Constrained Factorization.

Incorporating guidance in tensor factorization has drawn some attention over the past few years. Carroll et al. [5] used linear constraints. Davidson [10] proposed a framework to incorporate pattern constraints for network analysis of fMRI data. However, this method is domain specific and might not be applicable to other areas such as computational phenotyping. Narita [25] provided a framework to incorporate auxiliary information to improve the quality of factorization. However, this work fails to incorporate nonnegativity as constraints to the factor matrix. Solving for non-negativity constraints usually requires a nontrivial calculation step.

Coupled Factorization.

In this case, we have additional data matrices that share the same dimension as the tensor. The goal is to jointly factorizing the tensor and matrices [13]. Acar et al. [2] used first order optimization techniques. There are also scalable algorithms on Hadoop [3, 26]. However, this framework does not directly cover all the constraints we need in our application.

Tensor Completion.

Liu et al. [22] and Signoretto [29] generalized matrix completion to the tensor case to recover a low-rank tensor. They defined the nuclear norm of a tensor as a convex combination of nuclear norms of its unfolding matrices. Tomioka and Suzuki [31] proposed a latent norm regularized approach. Liu et al. [23] substituted the nuclear norm of unfolding matrices by the nuclear norm of each factor matrix of its CP decomposition. A number of other alternatives have also been discussed in [20, 24, 28]. However, these methods suffer from high computational cost of SVDs at each iteration, preventing it from scaling to large scale problems.

Without minimizing the nuclear norm, Acar et al. [1] proposed to apply tensor factorization in missing data to achieve low rank tensor completion. However, none of these methods are guaranteed to output a non-negative factor matrix for each mode or non-negative tensor. As a consequence they are not applicable to our non-negative tensor setting. Incorporating non-negativity as constraints to factor matrices, Xu et al. [33] proposed an alternating proximal gradient method for non-negative tensor completion. However, they did not take the guidance information into account and their gradient based method is not scalable to large datasets.

In summary, existing tensor factorization and completion methods are not applicable to computational phenotyping.

6. CONCLUSION

This paper presents Rubik, a novel knowledge-guided tensor factorization and completion framework to fit EHR data. The resulting phenotypes are concise, distinct, and interpretable. One distinguishing aspect of Rubik is that it is able to discover subphenotypes. Furthermore, Rubik captures the baseline characteristics of the overall population via an augmented bias tensor.

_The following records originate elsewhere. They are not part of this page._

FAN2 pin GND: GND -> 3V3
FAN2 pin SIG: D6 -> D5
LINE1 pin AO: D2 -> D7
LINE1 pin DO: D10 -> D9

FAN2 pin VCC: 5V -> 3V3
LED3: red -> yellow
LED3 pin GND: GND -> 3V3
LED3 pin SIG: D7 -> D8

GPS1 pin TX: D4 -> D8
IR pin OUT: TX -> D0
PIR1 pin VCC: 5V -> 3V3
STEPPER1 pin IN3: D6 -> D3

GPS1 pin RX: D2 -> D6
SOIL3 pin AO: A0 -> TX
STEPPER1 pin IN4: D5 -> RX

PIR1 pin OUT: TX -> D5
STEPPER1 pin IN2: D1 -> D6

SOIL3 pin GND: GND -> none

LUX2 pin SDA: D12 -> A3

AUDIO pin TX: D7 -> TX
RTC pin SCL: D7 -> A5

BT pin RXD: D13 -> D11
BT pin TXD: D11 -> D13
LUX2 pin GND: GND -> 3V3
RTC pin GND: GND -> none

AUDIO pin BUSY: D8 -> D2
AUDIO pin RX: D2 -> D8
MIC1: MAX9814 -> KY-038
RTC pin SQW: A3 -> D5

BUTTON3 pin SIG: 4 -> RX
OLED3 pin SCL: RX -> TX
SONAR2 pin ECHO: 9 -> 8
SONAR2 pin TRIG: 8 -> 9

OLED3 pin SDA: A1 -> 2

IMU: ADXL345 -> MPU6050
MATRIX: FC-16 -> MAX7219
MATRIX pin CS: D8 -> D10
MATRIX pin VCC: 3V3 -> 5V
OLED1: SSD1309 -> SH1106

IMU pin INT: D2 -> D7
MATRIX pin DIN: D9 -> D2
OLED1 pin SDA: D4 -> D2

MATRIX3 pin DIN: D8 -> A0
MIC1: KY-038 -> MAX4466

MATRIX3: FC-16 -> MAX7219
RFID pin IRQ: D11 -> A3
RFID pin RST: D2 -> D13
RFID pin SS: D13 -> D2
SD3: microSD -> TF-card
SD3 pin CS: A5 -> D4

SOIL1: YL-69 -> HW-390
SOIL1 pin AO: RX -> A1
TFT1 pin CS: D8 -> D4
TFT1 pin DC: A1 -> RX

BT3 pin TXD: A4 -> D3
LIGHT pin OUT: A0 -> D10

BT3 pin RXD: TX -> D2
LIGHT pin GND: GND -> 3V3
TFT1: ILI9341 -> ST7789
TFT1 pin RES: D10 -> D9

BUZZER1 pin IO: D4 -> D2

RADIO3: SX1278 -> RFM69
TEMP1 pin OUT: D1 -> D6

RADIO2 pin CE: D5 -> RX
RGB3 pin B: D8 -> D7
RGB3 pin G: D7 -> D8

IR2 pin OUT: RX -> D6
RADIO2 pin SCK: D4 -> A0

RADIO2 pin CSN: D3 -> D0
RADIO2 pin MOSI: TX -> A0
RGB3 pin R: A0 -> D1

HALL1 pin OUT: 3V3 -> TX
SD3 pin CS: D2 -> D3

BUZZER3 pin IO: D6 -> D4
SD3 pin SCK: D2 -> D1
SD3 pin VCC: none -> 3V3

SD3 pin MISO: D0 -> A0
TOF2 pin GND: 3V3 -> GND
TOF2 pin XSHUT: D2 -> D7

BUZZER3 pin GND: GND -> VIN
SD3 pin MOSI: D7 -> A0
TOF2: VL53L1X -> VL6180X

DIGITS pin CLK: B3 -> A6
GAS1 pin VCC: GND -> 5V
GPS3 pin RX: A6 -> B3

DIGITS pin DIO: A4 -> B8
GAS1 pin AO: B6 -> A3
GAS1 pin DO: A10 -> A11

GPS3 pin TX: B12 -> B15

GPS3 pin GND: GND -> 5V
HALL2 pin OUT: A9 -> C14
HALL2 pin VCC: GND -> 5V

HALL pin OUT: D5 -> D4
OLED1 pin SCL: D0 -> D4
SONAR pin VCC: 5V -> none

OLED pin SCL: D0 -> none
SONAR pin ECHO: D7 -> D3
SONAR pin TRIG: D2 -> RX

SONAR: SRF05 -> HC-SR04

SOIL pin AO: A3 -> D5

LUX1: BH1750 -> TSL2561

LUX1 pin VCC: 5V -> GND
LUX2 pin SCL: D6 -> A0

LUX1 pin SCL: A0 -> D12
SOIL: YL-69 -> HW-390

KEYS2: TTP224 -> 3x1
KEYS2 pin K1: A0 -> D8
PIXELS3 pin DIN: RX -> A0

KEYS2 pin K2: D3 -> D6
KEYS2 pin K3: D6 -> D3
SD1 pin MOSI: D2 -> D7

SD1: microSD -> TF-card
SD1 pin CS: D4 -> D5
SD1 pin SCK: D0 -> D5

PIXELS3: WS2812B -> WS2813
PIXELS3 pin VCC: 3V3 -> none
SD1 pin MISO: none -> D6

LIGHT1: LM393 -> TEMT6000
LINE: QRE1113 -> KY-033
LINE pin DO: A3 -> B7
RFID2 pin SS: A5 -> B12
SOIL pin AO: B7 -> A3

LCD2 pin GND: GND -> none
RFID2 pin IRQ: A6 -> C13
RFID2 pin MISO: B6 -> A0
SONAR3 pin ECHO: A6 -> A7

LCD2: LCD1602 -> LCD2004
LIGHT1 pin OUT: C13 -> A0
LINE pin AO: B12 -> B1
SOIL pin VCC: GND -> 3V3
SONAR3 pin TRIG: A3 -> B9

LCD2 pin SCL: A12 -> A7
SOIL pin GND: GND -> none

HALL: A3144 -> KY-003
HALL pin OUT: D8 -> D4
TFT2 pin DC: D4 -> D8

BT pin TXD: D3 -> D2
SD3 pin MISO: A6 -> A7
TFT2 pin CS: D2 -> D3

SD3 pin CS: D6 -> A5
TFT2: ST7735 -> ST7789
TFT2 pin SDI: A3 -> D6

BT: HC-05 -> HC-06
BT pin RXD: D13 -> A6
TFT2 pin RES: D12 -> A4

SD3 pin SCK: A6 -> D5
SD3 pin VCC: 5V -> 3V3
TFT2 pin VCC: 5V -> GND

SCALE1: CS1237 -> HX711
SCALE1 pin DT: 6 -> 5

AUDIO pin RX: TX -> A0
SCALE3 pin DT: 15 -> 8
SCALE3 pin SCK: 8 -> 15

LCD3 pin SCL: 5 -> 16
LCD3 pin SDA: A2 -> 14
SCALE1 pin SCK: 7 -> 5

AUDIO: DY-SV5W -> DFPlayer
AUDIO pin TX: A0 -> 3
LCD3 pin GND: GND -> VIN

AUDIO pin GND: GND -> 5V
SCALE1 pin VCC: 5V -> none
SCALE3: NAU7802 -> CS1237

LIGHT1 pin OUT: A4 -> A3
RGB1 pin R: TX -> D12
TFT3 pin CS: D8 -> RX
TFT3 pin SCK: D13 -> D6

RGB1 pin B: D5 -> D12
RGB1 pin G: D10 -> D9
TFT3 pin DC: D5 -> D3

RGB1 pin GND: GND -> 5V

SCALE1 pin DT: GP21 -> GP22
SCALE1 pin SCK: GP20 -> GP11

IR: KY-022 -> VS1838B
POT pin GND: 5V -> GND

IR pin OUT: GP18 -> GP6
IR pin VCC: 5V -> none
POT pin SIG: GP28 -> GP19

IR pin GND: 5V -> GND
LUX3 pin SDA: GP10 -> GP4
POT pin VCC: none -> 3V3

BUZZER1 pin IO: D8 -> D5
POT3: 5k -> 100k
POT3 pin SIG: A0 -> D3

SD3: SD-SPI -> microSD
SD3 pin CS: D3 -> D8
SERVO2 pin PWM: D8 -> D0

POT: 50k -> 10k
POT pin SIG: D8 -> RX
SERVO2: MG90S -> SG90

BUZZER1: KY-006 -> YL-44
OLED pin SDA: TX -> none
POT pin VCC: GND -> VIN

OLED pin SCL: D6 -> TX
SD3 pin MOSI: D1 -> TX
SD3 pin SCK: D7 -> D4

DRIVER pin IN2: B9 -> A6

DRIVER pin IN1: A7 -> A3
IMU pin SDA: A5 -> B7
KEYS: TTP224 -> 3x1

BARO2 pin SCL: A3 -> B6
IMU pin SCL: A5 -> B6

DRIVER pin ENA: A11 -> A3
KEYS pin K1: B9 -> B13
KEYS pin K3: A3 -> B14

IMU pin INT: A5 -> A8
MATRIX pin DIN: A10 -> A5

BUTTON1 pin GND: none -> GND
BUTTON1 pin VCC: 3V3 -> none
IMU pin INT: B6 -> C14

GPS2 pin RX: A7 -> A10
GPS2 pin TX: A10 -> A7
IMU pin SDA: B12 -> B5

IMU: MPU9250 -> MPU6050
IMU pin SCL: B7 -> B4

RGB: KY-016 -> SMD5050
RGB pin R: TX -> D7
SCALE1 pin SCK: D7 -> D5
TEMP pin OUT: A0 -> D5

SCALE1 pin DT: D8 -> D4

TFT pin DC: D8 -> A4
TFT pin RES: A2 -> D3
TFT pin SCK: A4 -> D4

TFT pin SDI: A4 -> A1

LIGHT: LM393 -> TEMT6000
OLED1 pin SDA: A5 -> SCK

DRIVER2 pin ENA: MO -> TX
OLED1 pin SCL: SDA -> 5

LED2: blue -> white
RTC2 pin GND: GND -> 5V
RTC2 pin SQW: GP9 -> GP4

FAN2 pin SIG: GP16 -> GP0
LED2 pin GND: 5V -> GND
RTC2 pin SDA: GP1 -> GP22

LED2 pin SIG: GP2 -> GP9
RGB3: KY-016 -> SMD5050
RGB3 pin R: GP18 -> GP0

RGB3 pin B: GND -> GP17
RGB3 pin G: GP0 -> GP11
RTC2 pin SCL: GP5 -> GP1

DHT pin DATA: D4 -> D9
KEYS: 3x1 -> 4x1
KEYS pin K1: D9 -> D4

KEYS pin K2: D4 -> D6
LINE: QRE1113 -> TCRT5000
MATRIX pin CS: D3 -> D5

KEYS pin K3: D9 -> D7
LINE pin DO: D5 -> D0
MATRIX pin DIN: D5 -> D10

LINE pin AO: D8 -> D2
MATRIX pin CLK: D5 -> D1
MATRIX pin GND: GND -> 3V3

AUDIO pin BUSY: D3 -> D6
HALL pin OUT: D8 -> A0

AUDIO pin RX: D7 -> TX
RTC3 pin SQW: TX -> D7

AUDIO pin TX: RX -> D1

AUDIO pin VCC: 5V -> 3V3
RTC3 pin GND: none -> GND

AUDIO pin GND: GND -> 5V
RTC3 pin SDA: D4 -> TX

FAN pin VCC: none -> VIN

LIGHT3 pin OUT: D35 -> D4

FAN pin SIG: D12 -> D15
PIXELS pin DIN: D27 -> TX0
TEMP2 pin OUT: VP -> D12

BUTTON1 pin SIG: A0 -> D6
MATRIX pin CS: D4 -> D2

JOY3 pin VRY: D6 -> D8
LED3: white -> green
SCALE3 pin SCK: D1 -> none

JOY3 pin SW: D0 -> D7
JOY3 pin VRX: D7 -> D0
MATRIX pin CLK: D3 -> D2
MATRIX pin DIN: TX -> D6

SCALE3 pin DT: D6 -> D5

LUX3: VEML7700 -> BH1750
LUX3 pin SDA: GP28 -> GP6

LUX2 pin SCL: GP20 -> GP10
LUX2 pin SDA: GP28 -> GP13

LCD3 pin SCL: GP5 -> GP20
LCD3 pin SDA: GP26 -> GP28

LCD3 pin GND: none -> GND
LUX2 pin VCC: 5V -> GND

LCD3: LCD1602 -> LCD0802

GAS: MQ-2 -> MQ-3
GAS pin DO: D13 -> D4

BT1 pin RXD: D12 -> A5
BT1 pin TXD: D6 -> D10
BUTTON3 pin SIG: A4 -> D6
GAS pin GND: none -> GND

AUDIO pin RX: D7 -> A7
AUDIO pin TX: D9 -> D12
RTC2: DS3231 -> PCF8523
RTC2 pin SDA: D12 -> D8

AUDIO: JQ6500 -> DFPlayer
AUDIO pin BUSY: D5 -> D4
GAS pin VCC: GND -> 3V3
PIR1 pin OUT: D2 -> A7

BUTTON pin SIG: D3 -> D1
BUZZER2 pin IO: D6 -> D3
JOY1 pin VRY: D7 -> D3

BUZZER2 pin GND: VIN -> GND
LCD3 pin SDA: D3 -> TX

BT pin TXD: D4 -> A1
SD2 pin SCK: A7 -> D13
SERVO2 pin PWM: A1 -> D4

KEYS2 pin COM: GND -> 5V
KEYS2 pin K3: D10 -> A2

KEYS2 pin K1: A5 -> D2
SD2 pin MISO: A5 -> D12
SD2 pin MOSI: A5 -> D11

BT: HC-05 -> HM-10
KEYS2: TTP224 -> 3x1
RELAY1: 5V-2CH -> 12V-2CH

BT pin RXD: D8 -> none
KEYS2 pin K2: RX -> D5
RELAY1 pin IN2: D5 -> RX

In the experiments, we demonstrate the effectiveness of adding the guidance on diagnosis. Rubik can also incorporate guidance from other sources such as medications and patients. We also demonstrate the scalability of Rubik on simulated EHRs in a dataset with millions of records. Rubik can potentially be used to rapidly characterize and manage a large number of diseases, thereby promising a novel solution that can benefit very large segments of the population. Future work will focus on evaluating Rubik on larger datasets and conduct larger medical validations with experts.

Acknowledgement:

This work was supported by NSF IIS-1418511, IIS-1418504, IIS-1417697; NIH R01LM010207, K99LM011933, CDC, Google Faculty Award, Amazon AWS Research Award and Microsoft Azure Research Award.

Footnotes

1

Note that individuals that belong to a phenotype will often have some, but not all, of the diagnoses and medications listed in the phenotype definition.

2

A rank-R tensor is defined as the sum of R rank-one tensor

4

We assume a medication may be used to treat a specific diagnosis if both diagnosis and medication occurred within 1 week.